Directed by: Satoshi Kon 



            Tokyo, Christmas Eve.  An infant is abandoned, and the three people who find it are the least equipped to care for it.  Can they find the baby’s parents, and in the process redeem themselves?

In Satoshi Kon’s animated story, three homeless people; a self-styled “bum,” a transvestite and a runaway teenaged girl find a baby dumped in the trash where the three of them are scavenging. The city in winter is a place of danger for people on the fringes, people like Hana the maternal cross-dresser or Miyuki, a defiant and vulnerable teenager. The film is moving, suspenseful and funny, loaded with social commentary. The artwork is beautiful. 

On their “road trip” our three outcasts have adventures and meet strange and scary individuals.  Things aren’t what they seem. . .or they are exactly what they seem, it’s just that there’s more to them than what you see at first.  They help a wealthy man who’s stuck under his car, and he invites them to his house.  It turns out he is a powerful crime lord.  There is an assassination attempt, and the would-be assassin grabs Miyuki and the baby as he makes his getaway, but far from hurting them, takes them to a place of warmth, nourishment and safety. When we first see Hana, at a Catholic Christmas Eve service, she looks like an elderly, overly-made-up woman.  Then we find out she’s a man. The movie is all about looking beneath the surface, so it is no surprise that the baby’s parentage is not as simple as it seems either.
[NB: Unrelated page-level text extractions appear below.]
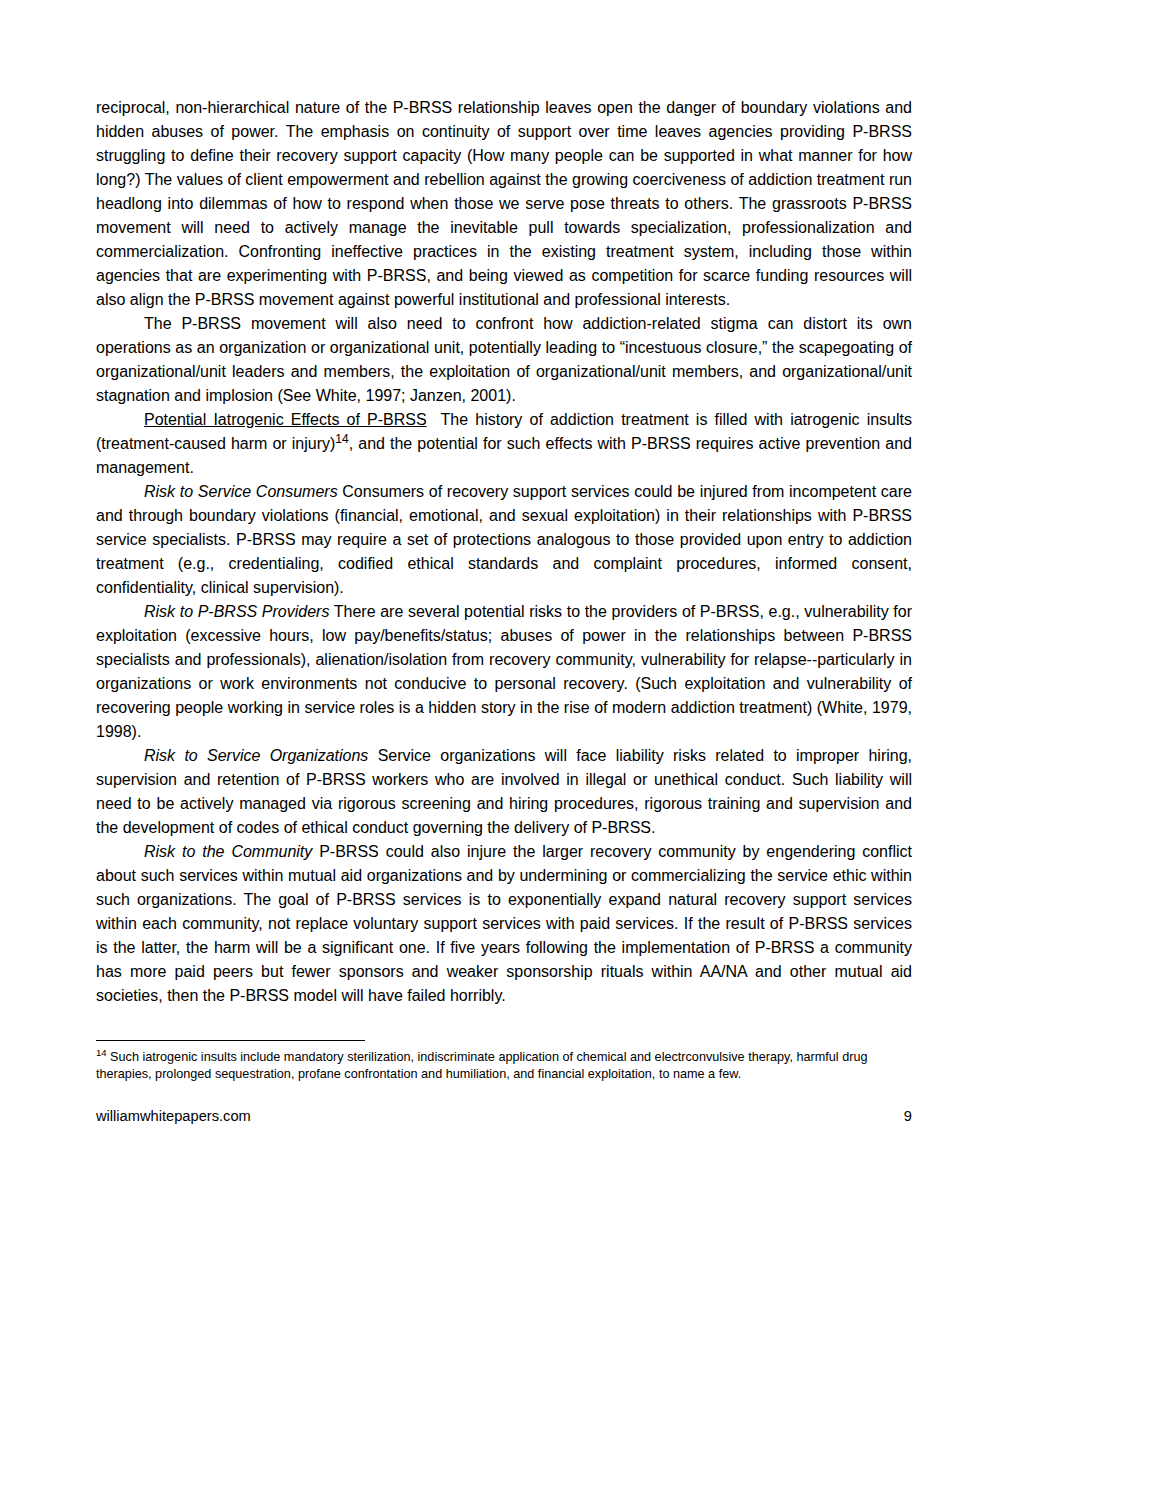reciprocal, non-hierarchical nature of the P-BRSS relationship leaves open the danger of boundary violations and hidden abuses of power. The emphasis on continuity of support over time leaves agencies providing P-BRSS struggling to define their recovery support capacity (How many people can be supported in what manner for how long?) The values of client empowerment and rebellion against the growing coerciveness of addiction treatment run headlong into dilemmas of how to respond when those we serve pose threats to others. The grassroots P-BRSS movement will need to actively manage the inevitable pull towards specialization, professionalization and commercialization. Confronting ineffective practices in the existing treatment system, including those within agencies that are experimenting with P-BRSS, and being viewed as competition for scarce funding resources will also align the P-BRSS movement against powerful institutional and professional interests.
The P-BRSS movement will also need to confront how addiction-related stigma can distort its own operations as an organization or organizational unit, potentially leading to “incestuous closure,” the scapegoating of organizational/unit leaders and members, the exploitation of organizational/unit members, and organizational/unit stagnation and implosion (See White, 1997; Janzen, 2001).
Potential Iatrogenic Effects of P-BRSS The history of addiction treatment is filled with iatrogenic insults (treatment-caused harm or injury)14, and the potential for such effects with P-BRSS requires active prevention and management.
Risk to Service Consumers Consumers of recovery support services could be injured from incompetent care and through boundary violations (financial, emotional, and sexual exploitation) in their relationships with P-BRSS service specialists. P-BRSS may require a set of protections analogous to those provided upon entry to addiction treatment (e.g., credentialing, codified ethical standards and complaint procedures, informed consent, confidentiality, clinical supervision).
Risk to P-BRSS Providers There are several potential risks to the providers of P-BRSS, e.g., vulnerability for exploitation (excessive hours, low pay/benefits/status; abuses of power in the relationships between P-BRSS specialists and professionals), alienation/isolation from recovery community, vulnerability for relapse--particularly in organizations or work environments not conducive to personal recovery. (Such exploitation and vulnerability of recovering people working in service roles is a hidden story in the rise of modern addiction treatment) (White, 1979, 1998).
Risk to Service Organizations Service organizations will face liability risks related to improper hiring, supervision and retention of P-BRSS workers who are involved in illegal or unethical conduct. Such liability will need to be actively managed via rigorous screening and hiring procedures, rigorous training and supervision and the development of codes of ethical conduct governing the delivery of P-BRSS.
Risk to the Community P-BRSS could also injure the larger recovery community by engendering conflict about such services within mutual aid organizations and by undermining or commercializing the service ethic within such organizations. The goal of P-BRSS services is to exponentially expand natural recovery support services within each community, not replace voluntary support services with paid services. If the result of P-BRSS services is the latter, the harm will be a significant one. If five years following the implementation of P-BRSS a community has more paid peers but fewer sponsors and weaker sponsorship rituals within AA/NA and other mutual aid societies, then the P-BRSS model will have failed horribly.
14 Such iatrogenic insults include mandatory sterilization, indiscriminate application of chemical and electrconvulsive therapy, harmful drug therapies, prolonged sequestration, profane confrontation and humiliation, and financial exploitation, to name a few.
williamwhitepapers.com 9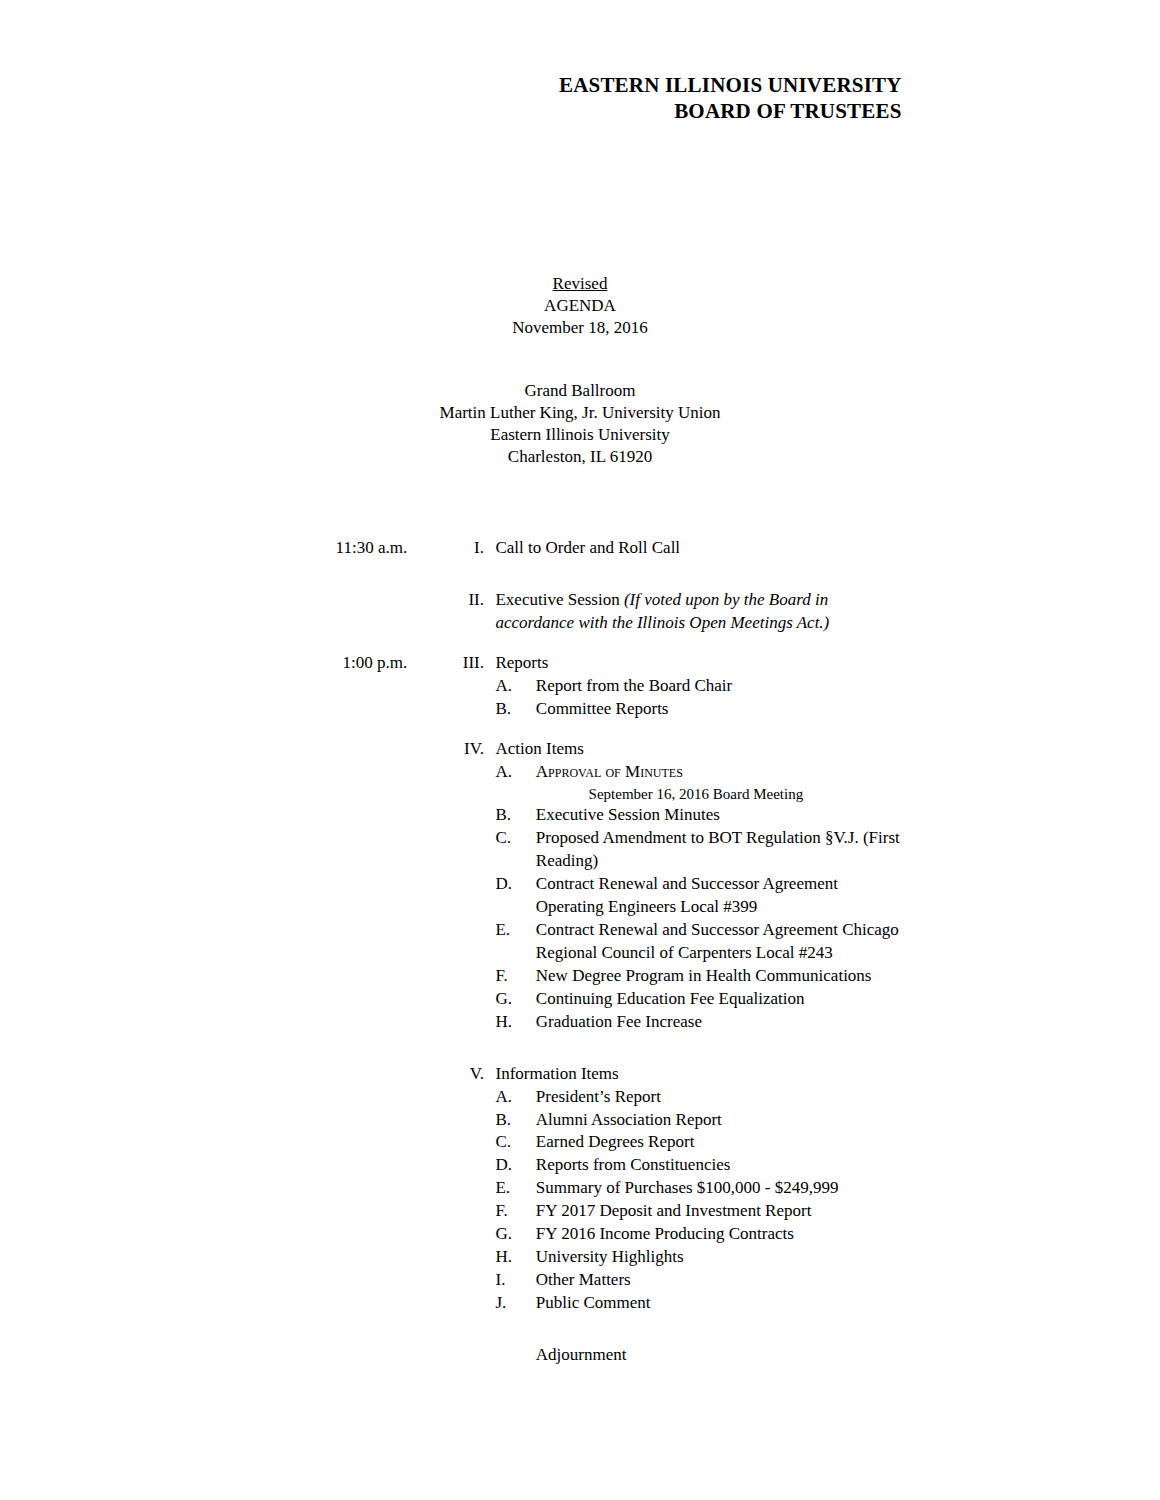EASTERN ILLINOIS UNIVERSITY BOARD OF TRUSTEES
Revised
AGENDA
November 18, 2016
Grand Ballroom
Martin Luther King, Jr. University Union
Eastern Illinois University
Charleston, IL 61920
| 11:30 a.m. | I. | Call to Order and Roll Call |
| | II. | Executive Session (If voted upon by the Board in accordance with the Illinois Open Meetings Act.) |
| 1:00 p.m. | III. | Reports A. Report from the Board Chair B. Committee Reports |
| | IV. | Action Items A. Approval of Minutes September 16, 2016 Board Meeting B. Executive Session Minutes C. Proposed Amendment to BOT Regulation §V.J. (First Reading) D. Contract Renewal and Successor Agreement Operating Engineers Local #399 E. Contract Renewal and Successor Agreement Chicago Regional Council of Carpenters Local #243 F. New Degree Program in Health Communications G. Continuing Education Fee Equalization H. Graduation Fee Increase |
| | V. | Information Items A. President’s Report B. Alumni Association Report C. Earned Degrees Report D. Reports from Constituencies E. Summary of Purchases $100,000 - $249,999 F. FY 2017 Deposit and Investment Report G. FY 2016 Income Producing Contracts H. University Highlights I. Other Matters J. Public Comment Adjournment |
It isn’t clear why Hana is living on the streets, but we learn why Miyuki and Gin, the “bum,” are. Gin, the most bitter and realistic of the three, provides the voice of social comment.  We see that he was a regular guy who put himself on the streets because of his gambling addiction, a theme the movie returns to later.

Because it’s a quest, each outcast has to find an inner truth before the outer events of their lives can align.  Miyuki, touched by the connection with the Hispanic family she meets, sheds her “tough girl” armor long enough to attempt a phone call to her home.  Gin chooses to help his drag-queen friend instead of walking away, and is re-connected with his own family as a result. Hana, outwardly burlesque-feminine, ends up being the film’s action hero. 

The animation is lovely, strange and whimsical, whether it’s a frame of snow falling, or pinwheels spinning outside an elderly homeless man’s shelter, or Gin’s face as he talks about his family. The scene with Miyuki on a train, looking across at the other track and recognizing someone, is exquisite and had me holding my breath.

What is it about babies?  Not everyone likes, or is comfortable with babies, but we all get what they represent.  They represent the future.  They represent hope.

In 1948, John Ford released a movie called 3 Godfathers, starring John Wayne and Harry Cary Jr.  In it, three bank robbers flee into the desert, where they find a dying woman in labor.  They deliver her baby and promise the dying woman they will keep her child safe.  This means they have to return to the town whose bank they just robbed.  Not everyone survives in this movie, but the baby, the hope of the future, is returned to civilization.

Ford’s movie was a remake of a 1936 movie called The Three Godfathers, which has exactly the same plot. I usually roll my eyes at the thought of remakes, but the idea of a John Ford western— a John Wayne western—migrating to Japan, where it becomes an animated feature commenting on modern alienation and intolerance, just tickles me.